May 13, 2016

Ted Wilson Lays Cornerstone for ‘Crown Jewel’ of Adventist Medical Education

Ted N.C. Wilson, president of the Seventh-day Adventist world church, laid the cornerstone of a new medical school in Rwanda that church leaders declared could become a crown jewel of Adventist medical education.

Wilson, wearing a white hard hat and yellow construction worker vest, shoveled wet cement into a hole Thursday at the stone-laying ceremony for the US$6.1 million complex on the Masoro campus of the Adventist University of Central Africa in Rwanda’s capital, Kigali.

The first phase of the medical school, which encompasses the construction of women’s and men’s residence halls, a cafeteria, and a guesthouse, is scheduled to open for students in September 2017. Classes will be held in a state-of-the-art science center that opened on campus last year.

“Students who walk from this place will not just receive a diploma to entitle them to a professional approach to life,” Wilson said in a speech to Rwanda’s education and health ministers and other dignitaries at the future construction site. “They will receive a diploma to follow in the steps of Jesus. Jesus is the Good Samaritan. Jesus is the Master Teacher. Jesus is the Master Physician. And Jesus is our Savior.”

Wilson noted that Thursday’s event was so important that he and his wife, Nancy, had traveled directly to the campus from the airport, where they had landed after a 30-hour trip from Laos in Southeast Asia. The Wilsons are wrapping up a seven-week trip across four continents with two weeks of evangelistic meetings in Rwanda. The meetings begin on Friday night and are expected to culminate with 100,000 baptisms on May 28.

Read also: Demanding Schedule for Ted Wilson During First Visit to Cambodia

Guests from across Rwanda, the church’s East-Central Africa Division based in Nairobi, Kenya, and the Adventist world church headquarters in the U.S. state of Maryland, huddled under two large canopies on the carefully manicured campus of the Adventist University of Central Africa for the ceremony on a hot African afternoon.

Lisa Beardsley-Hardy, director of the education department of the Adventist world church, said the medical school would be the seventh operated by the Adventist Church and could excel by working with the other schools.

“This may well be the crown jewel in Adventist medical education, drawing on more than 150 years of medical education experience and furthering the healing ministry of Jesus Christ,” Beardsley-Hardy said.

She read congratulatory letters from from Richard Hart, president of Loma Linda University Health and Adventist Health International, and Peter Landless, director of the health ministries department of the Adventist world church. 

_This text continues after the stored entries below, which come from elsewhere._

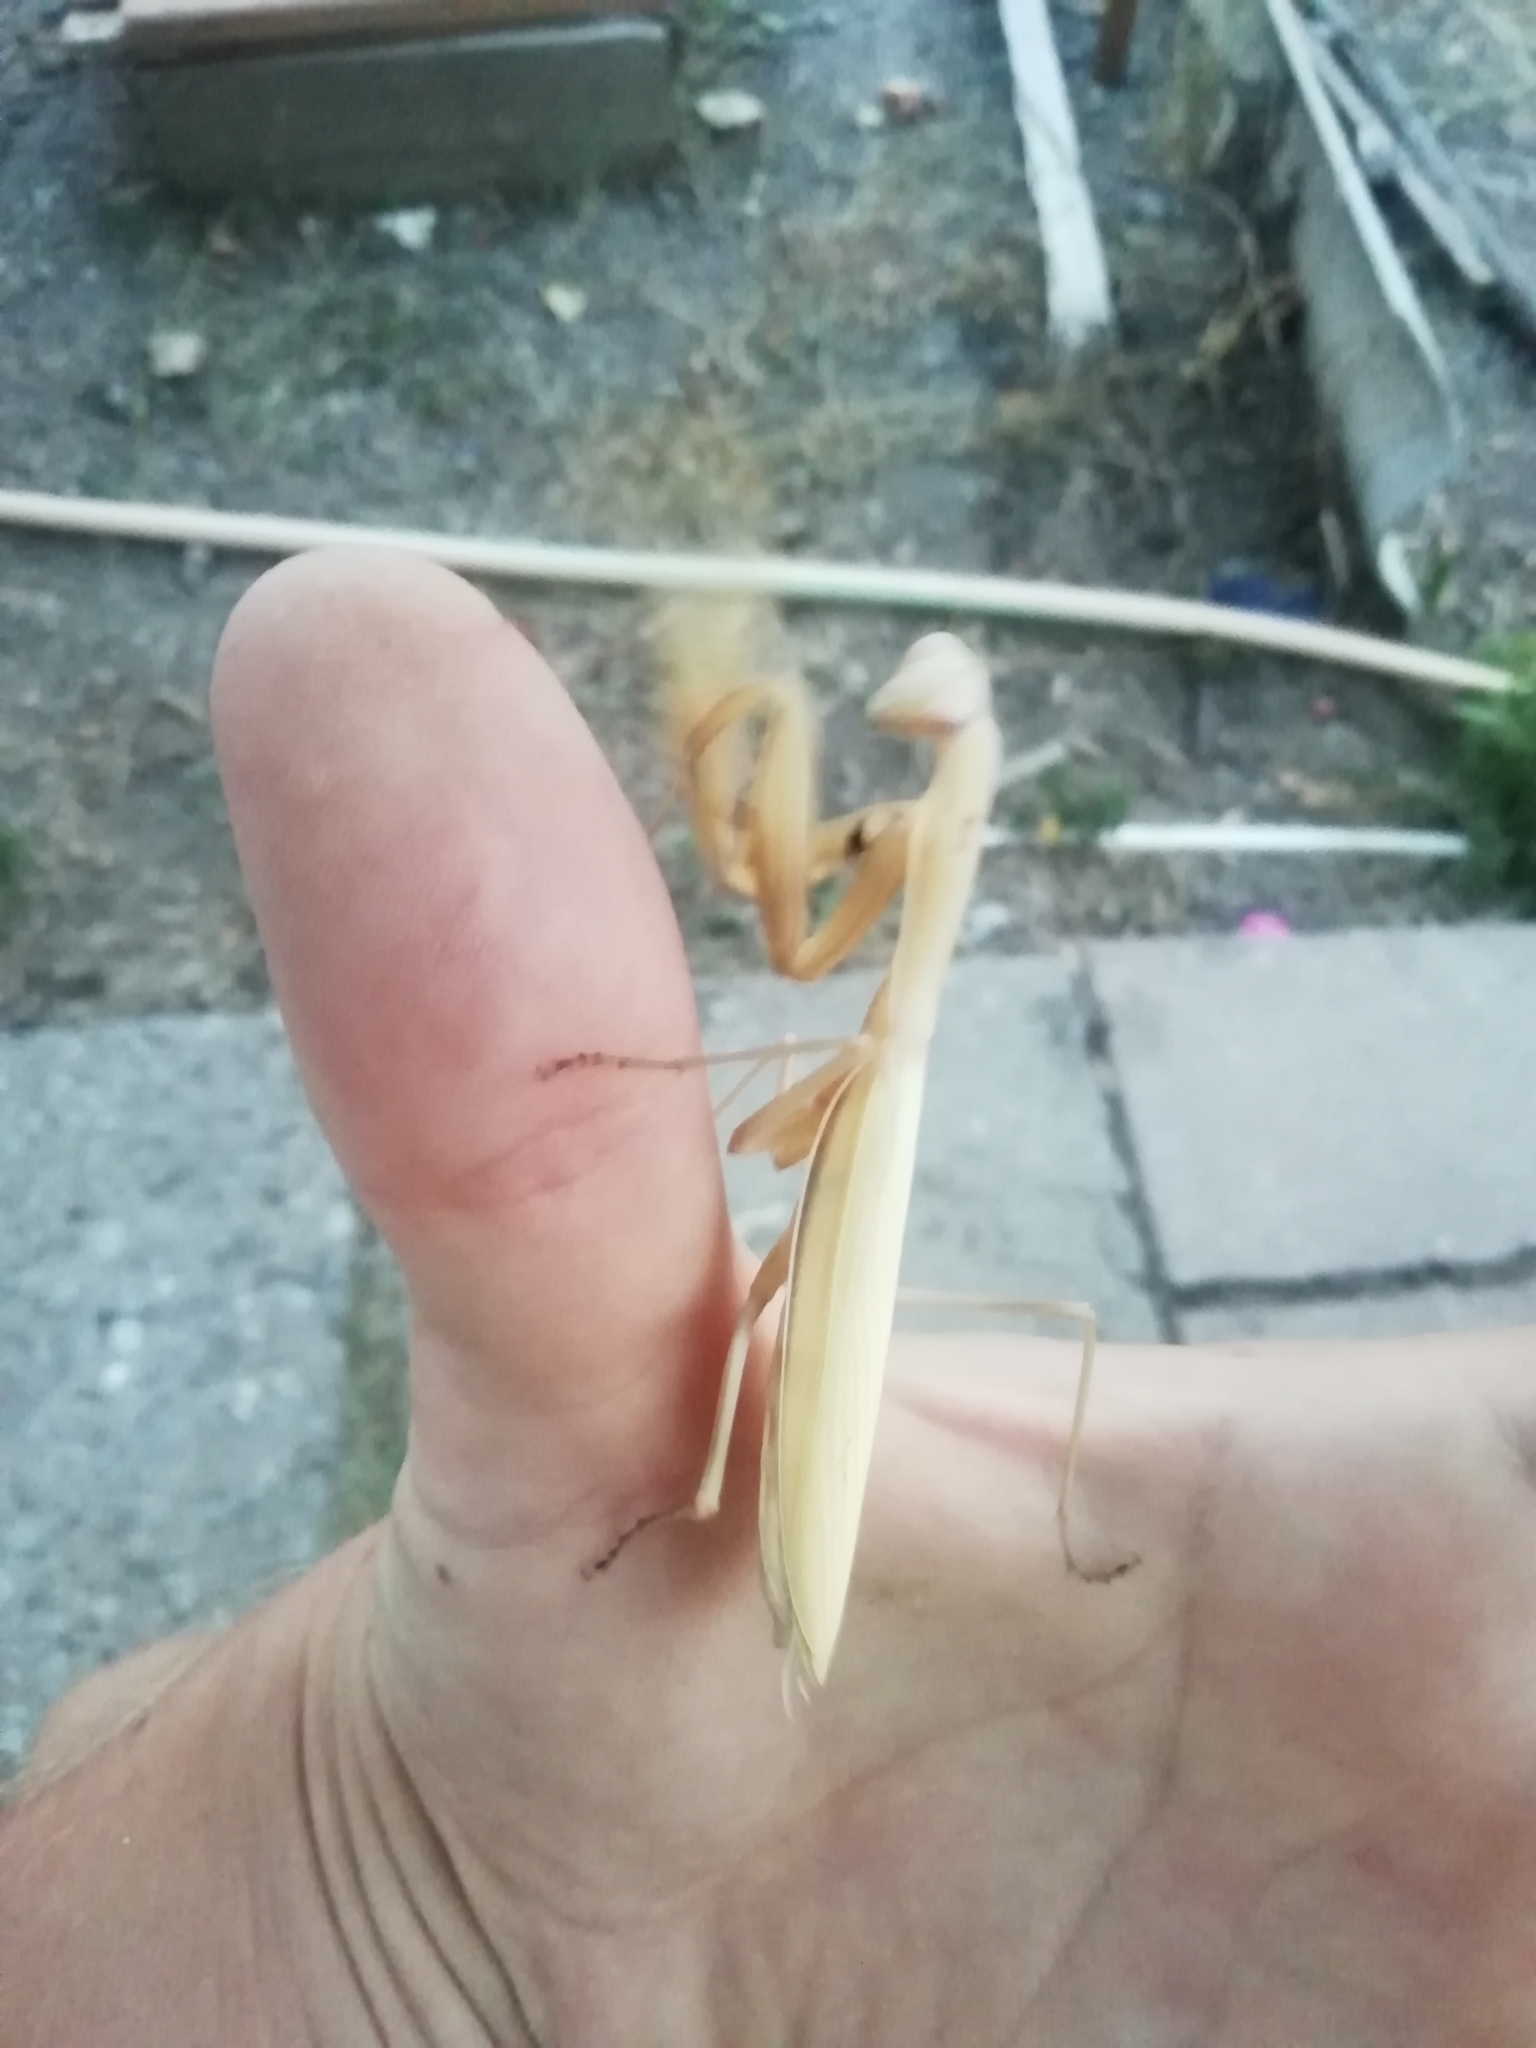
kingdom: Animalia
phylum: Arthropoda
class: Insecta
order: Mantodea
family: Mantidae
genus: Mantis
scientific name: Mantis religiosa
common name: Praying mantis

“Loma Linda University Health and Adventist Health International are committed to working with AUCA on this important project,” Hart said in his letter. AUCA is the acronym for the Adventist University of Central Africa. “A quality medical school, with the right orientation and affiliations, can be a major boost to Adventist hospitals and clinics throughout Africa.”

Both the health ministries department and the education department pledged funds toward the project. Beardsley-Hardy said she and her husband, Frank Hardy, who was present at the ceremony, were also making a personal donation.

Blasious M. Ruguri, president of the East-Central Africa Division and the university’s chancellor, said the university was preparing for a flood of medical students from across Africa and perhaps from Europe and North America as well.

An initial class of 30 nursing students will be enrolled, but the medical school is expected to train about 450 students a year when it reaches full capacity, university vice rector Ndahayo Claver told the Adventist Review. The $6.1 million first phase will be followed by future phases that will include anatomy labs and a hospital and cost $20 million to $30 million.

Education Minister Papias Musafiri, stepping out of a major, three-day Africa meeting of the World Economic Forum in Kigali to attend the ceremony, called the medical school a welcome step toward the further development of his country. He expressed hope that he would be invited back soon for the grand opening of the first phase.

“We thank you, General Conference president and the leadership of the Seventh-day Adventist Church, for your great decision to bring this medical school to Rwanda,” he said.